__Passage provided__:
^^^^^^^^^^^^^^^^

Yes, I'm thinking about it. I choose an oil based stain for the wood so it wouldn't swell like with water based stains. This kind of limits me to using just oil based paints which I don't have. I have some acrylic paints but you don't want to apply those over oil, it would not be pretty.  I'm thinking I might get some other oil stains, darker ones and do some weathering with them. I am going to paint the nuts&bolts and other metal parts with the same rusting solution I did the rails with. This stuff is called Sophisticated Finishes and comes in two bottles. One is a paint that has iron particles suspended in it, the other is a rusting solution that you apply on the other paint. The neat thing is that it is real rust so it has the correct look. You can also apply the rusting solution to clean steel and iron to get a similar effect. You do need to seal the rust so the reaction stops and makes the surface stronger. 


Jason


----------



## Grimm (Oct 5, 2009)

Update:

The galvanization has been striped off.  I have finished the inclined plane, that is everything except the weathering. I also did some work on the top deck planking. 




















I just have the plane put on temporarily, I need to go to the hobby store and pick up a #1 wrench to fully set the lag bolts. I also need some more scale lumber to finish the top deck and the sides. I think I need to start weathering the plow before I go much farther. I think I'm a little more then half way done now.

^^^^^^^^^^^^^^^^

__Data provided__:
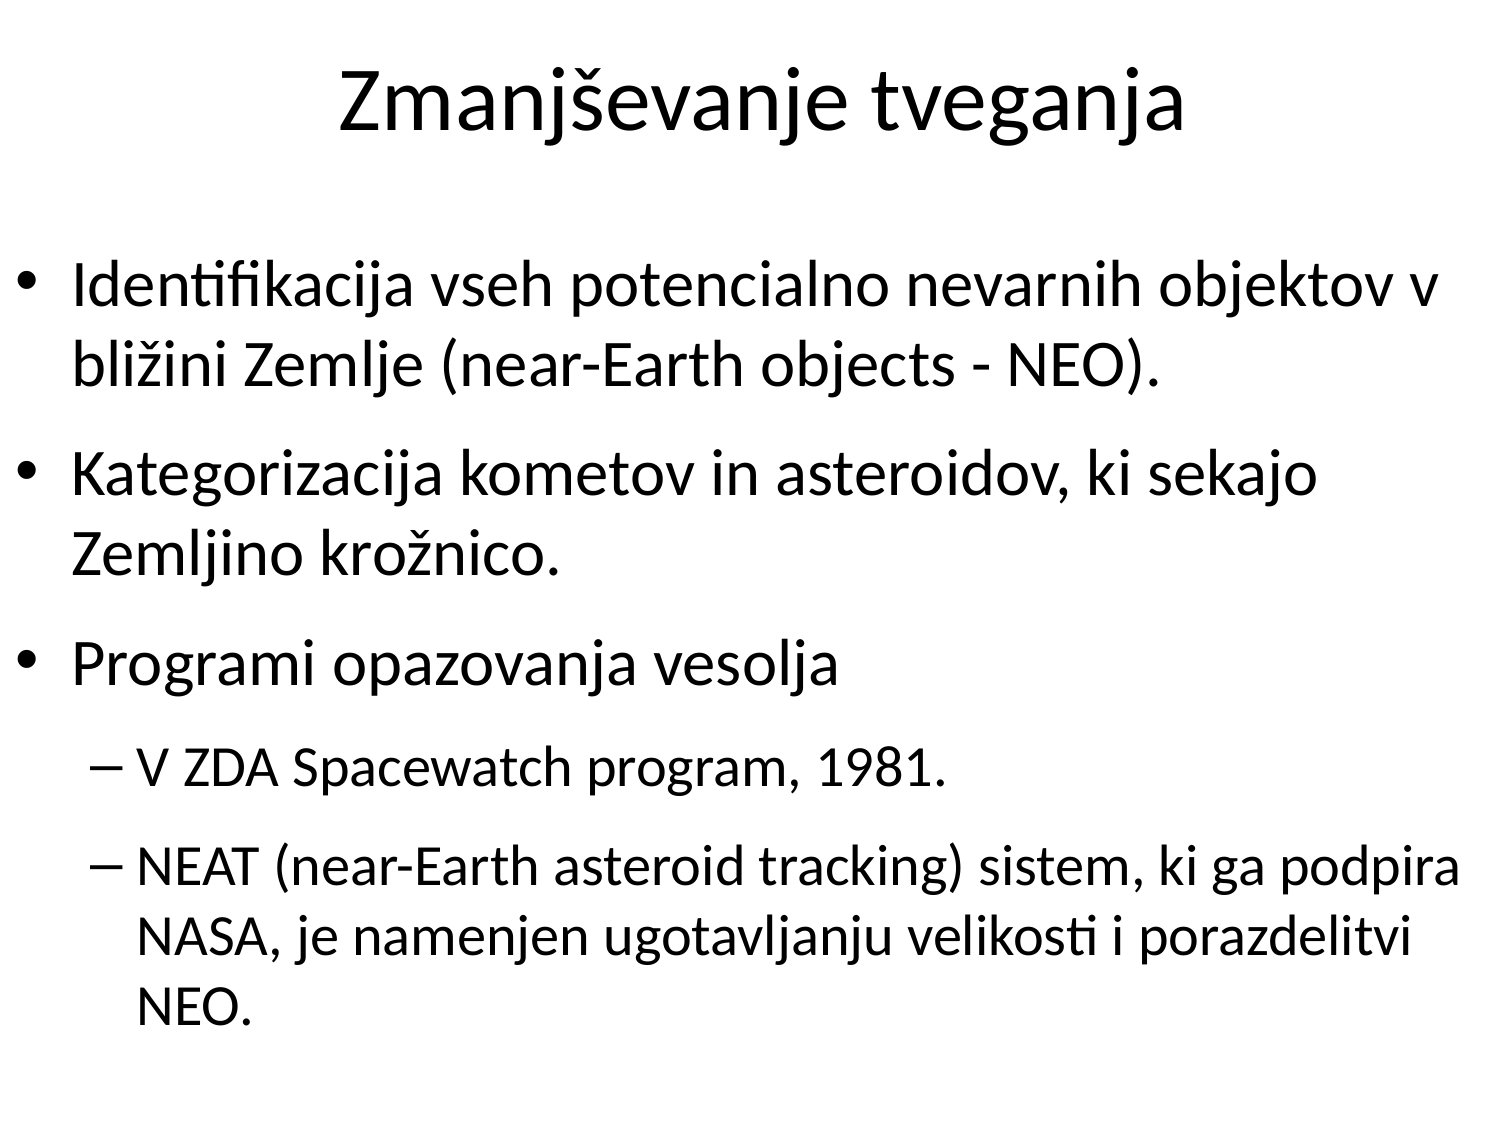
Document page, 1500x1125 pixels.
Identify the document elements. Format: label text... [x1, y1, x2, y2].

title Zmanjševanje tveganja [88, 0, 1439, 188]
list Identifikacija vseh potencialno nevarnih objektov v bližini Zemlje (near-Earth objects - NEO). Kategorizacija kometov in asteroidov, ki sekajo Zemljino krožnico. Programi opazovanja vesolja V ZDA Spacewatch program, 1981. NEAT (near-Earth asteroid tracking) sistem, ki ga podpira NASA, je namenjen ugotavljanju velikosti i porazdelitvi NEO. [0, 231, 1500, 1125]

^^^^^^^^^^^^^^^^

__Set of tasks__:
1) Condense the paragraph of the model-building forum post that begins "Yes, I'm thinking about it" into a bulleted list of its main facts.
2) Resume the model-building forum post after its final sentence and keep writing it.
The lines play no part in any of this.

__Answers__:
1)
- An oil-based stain was chosen for the wood so it would not swell as it would with water-based stains.
- That choice limits painting to oil-based paints, which the poster doesn't have. The acrylics on hand shouldn't go over oil.
- Darker oil stains may be bought for weathering.
- Nuts, bolts, and other metal parts will get the same rusting solution used on the rails.
- The product, Sophisticated Finishes, comes in two bottles: a paint with suspended iron particles and a rusting solution applied over that paint.
- It produces real rust, so it has the correct look. The solution can also be applied to clean steel and iron for a similar effect.
- The rust must be sealed to stop the reaction and make the surface stronger.

2)
Jason


----------



## Les (Feb 11, 2008)

Jason,

Thanks for the info on the vinegar. I'm going to try a piece in that today, see what happens.

Les


----------



## smcgill (Jan 2, 2008)

WOW


----------



## Larry Green (Jan 2, 2008)

I really enjoy watching your progress with something out of the ordinary. Re:a loop for the coupler pin, MicroMark sells very small brass eye-pins that are great for hanging brake linkage, chains, etc. You could drill into the top of your pin and insert one for the loop. Also, MicroMark sells very small hex-head lag screws, ideal for projects like yours. 

Looking forward to more pix. 

Larry


----------



## Grimm (Oct 5, 2009)

So how did it turn out Les? I still think that lemon juice works better, although it is more expensive. 

Thanks Sean.

Larry - That is a great idea. Especially given that many of the early pins had big loops on the top. I have found a couple of online stores that sell the bolts, etc. in bulk, much cheaper.  Here is the online store I like best. Micro Fasteners


Another update:

Well I thought I was finished with the inclined plane, silly me, I forgot the two sleds that help the plow run over the ends of the strap rail, or loose spikes. I made them out of some scrap 16 gauge plate I had. They are attached to the inclined plane by two lag bolts. I have almost finished the top deck as well. All that needs to be done is to put in the nails on the right hand side. I have been experimenting with various methods to weather the plow, but nothing is looking as good as I would like. I'm going to continue to work on it and see where it goes. I did do some more work on the strap rail I made, several sources say that they did cover the stringers and sleepers with tar, etc. so I was trying for that look. Here are some more pictures...






























Jason


----------



## Steve Stockham (Jan 2, 2008)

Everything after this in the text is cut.